In tv e in rete il virus ha rubato la scena alla pubblicità. E i marchi si adeguano

Michele Boroni

Il gorilla del Crodino che dispensa abbracci e le ricette delle penne lisce della De Cecco

Milano. In questi tempi di coronavirus, l’informazione da una parte e l’intrattenimento dall’altra hanno un ruolo importante e vitale, ed è per questo che nelle ultime settimane i numeri di contatti verso old & new media è cresciuto rispetto allo stesso periodo dello scorso anno. Gli utenti unici giornalieri dei principali siti di informazione sono esponenzialmente cresciuti (dato Audiweb, venerdì 28 febbraio: più 48 per cento rispetto a venerdì 14) come pure il numero di sessioni totali (più 63 per cento rispetto a due settimane prima), a dimostrazione di una frequenza di accesso elevata nel corso della giornata per verificare aggiornamenti in tempo reale sulle principali testate. I social hanno visto un aumento di contatti, specialmente Twitter. Anche il numero di persone davanti alla tv è aumentato (poco più di un milione secondo le rilevazioni Auditel) con l’attualità che ha avuto il 17 per cento in più di spazio nella settimana dal 21 febbraio all’1 marzo rispetto ai dieci giorni precedenti.

 

In periodi come questi, il puro dato quantitativo può essere deviante, specie se si vuole analizzare quell’interstizio fondamentale che alterna e spesso interrompe la lettura e la visione delle notizie e degli show, ovvero la pubblicità.
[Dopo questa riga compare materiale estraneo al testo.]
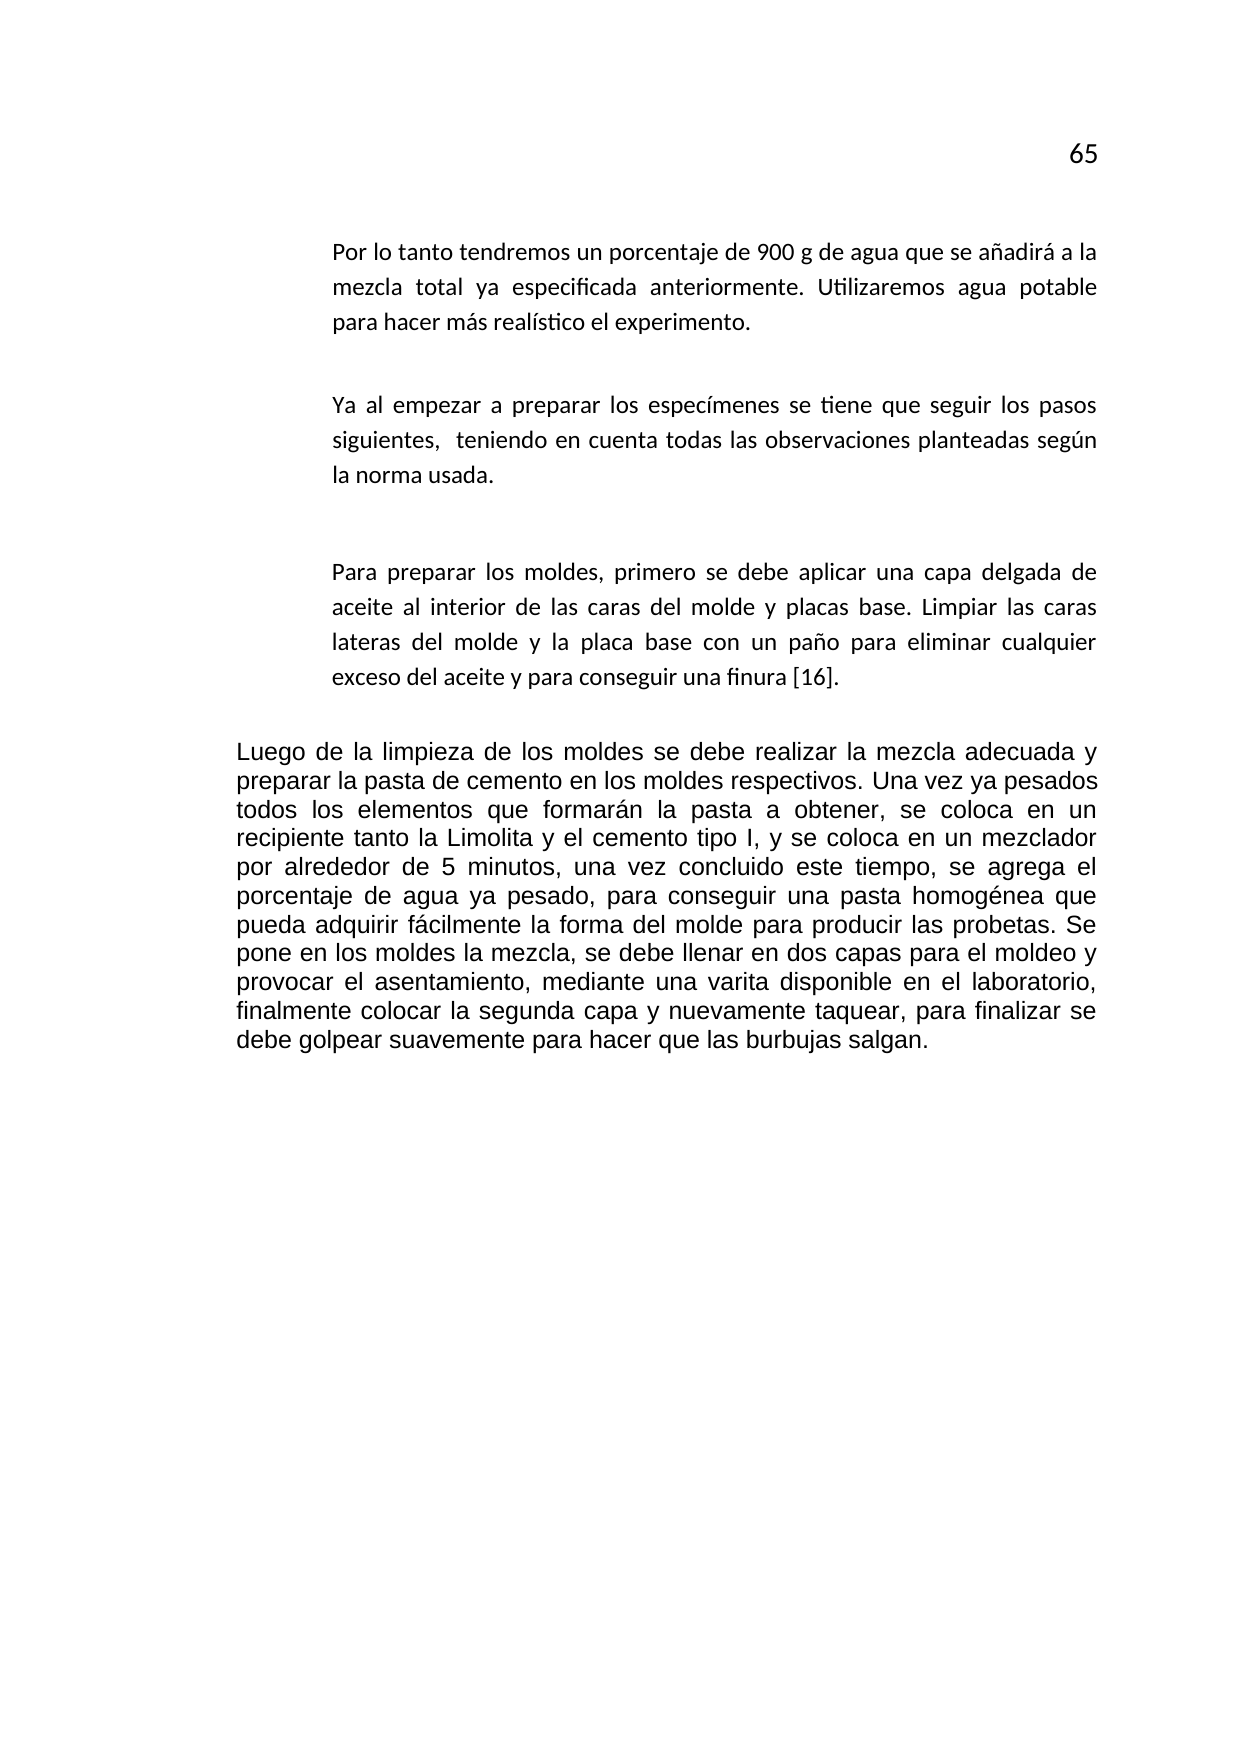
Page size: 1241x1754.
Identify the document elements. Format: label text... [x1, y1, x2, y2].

text Ya al empezar a preparar los especímenes se tiene que seguir los pasos siguientes, teniendo en cuenta todas las observaciones planteadas según la norma usada. [332, 389, 1098, 489]
text Para preparar los moldes, primero se debe aplicar una capa delgada de aceite al interior de las caras del molde y placas base. Limpiar las caras lateras del molde y la placa base con un paño para eliminar cualquier exceso del aceite y para conseguir una finura [16]. [332, 556, 1098, 691]
text Por lo tanto tendremos un porcentaje de 900 g de agua que se añadirá a la mezcla total ya especificada anteriormente. Utilizaremos agua potable para hacer más realístico el experimento. [332, 236, 1098, 337]
text Luego de la limpieza de los moldes se debe realizar la mezcla adecuada y preparar la pasta de cemento en los moldes respectivos. Una vez ya pesados todos los elementos que formarán la pasta a obtener, se coloca en un recipiente tanto la Limolita y el cemento tipo I, y se coloca en un mezclador por alrededor de 5 minutos, una vez concluido este tiempo, se agrega el porcentaje de agua ya pesado, para conseguir una pasta homogénea que pueda adquirir fácilmente la forma del molde para producir las probetas. Se pone en los moldes la mezcla, se debe llenar en dos capas para el moldeo y provocar el asentamiento, mediante una varita disponible en el laboratorio, finalmente colocar la segunda capa y nuevamente taquear, para finalizar se debe golpear suavemente para hacer que las burbujas salgan. [236, 737, 1098, 1053]
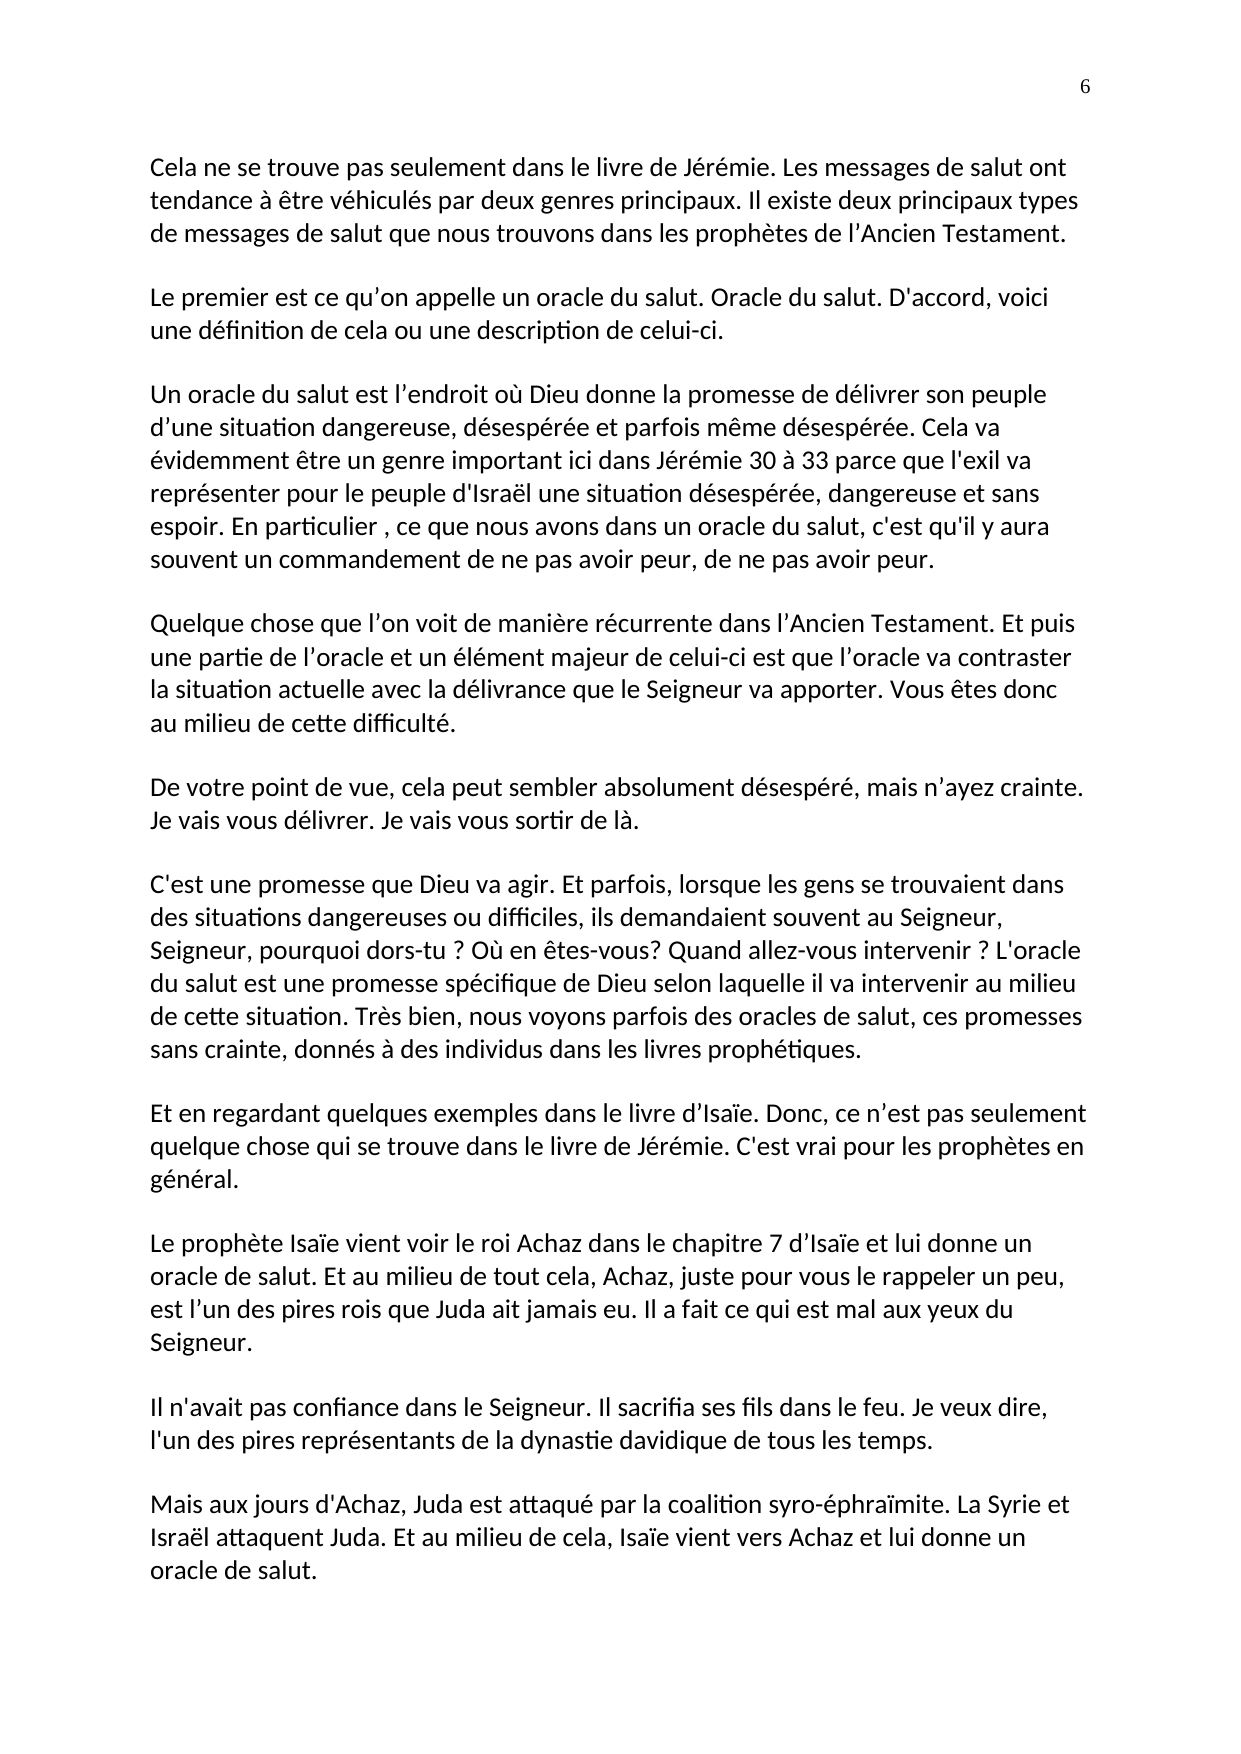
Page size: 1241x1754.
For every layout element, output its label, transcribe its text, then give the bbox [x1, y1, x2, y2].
In questo periodo quindi il numero di “teste” cresce , ma l'“attenzione”, che è la vera merce di scambio nel mercato pubblicitario, è meno focalizzata verso gli annunci, specialmente se si tratta di prodotti e servizi non di prima necessità per fare fronte all’emergenza. Per questo motivo, molti investimenti pubblicitari sono mutati, alcune campagne sono state momentaneamente bloccate, come per esempio quelle del settore viaggi. Altre legate a differenti categorie merceologiche nel campo alimentare più voluttuario hanno deciso di continuare a comunicare, come per esempio il Crodino, l’aperitivo analcolico che è tornato con uno spot realizzato in un periodo pre-coronavirus dove il testimonial gorilla invita tutti ad abbracciarci, e nel periodo del “metro di distanza” risulta un po’ straniante. Poi ci sono quei brand che continuano a fare quello che in gergo si chiama instant advertising, tipico delle piattaforme social che per anni è stata la grande chimera dei pubblicitari. Si tratta in pratica di campagne scritte al volo dai pubblicitari sfruttando la notizia o l’argomento che è il principale oggetto di conversazione sulle piattaforme social e in generale in rete, in modo che il brand entri a fare parte in modo quasi naturale del flusso del discorso, meglio ancora se utilizza un registro ironico e informale.

  

 

 

Ci sono marchi che hanno adottato questa modalità da molti anni, come per esempio la birra Ceres che anche questa volta per restare dentro allo stream ha creato una serie di post legati alla chiusura serale di molti bar e pub, luoghi eletti per il consumo di birra: in questo caso si tratta di un messaggio di resilienza (“Coraggio, l’Italia c’è anche a bar chiusi”) per diffondere la voglia di andare avanti e comportarci come una comunità in un periodo delicato come questo. C’è anche il caso di quelle aziende che in questo periodo si sono ritrovate nel flusso di conversazione e delle notizie e quindi hanno cercato di approfittarne con un messaggio in real time: è il caso della pasta De Cecco che, dopo le foto dei supermercati saccheggiati di ogni tipo di pasta tranne della tipologia “penne lisce”, evidentemente poco gradita al consumatore medio anche nei momenti di emergenza, ha creato una serie di post legati alla Cenerentola della pasta di semola, proponendo una serie di ricette che valorizzano la tipologia.
Perché ogni occasione è buona per comunicare e sostenere i consumi, anche le epidemie.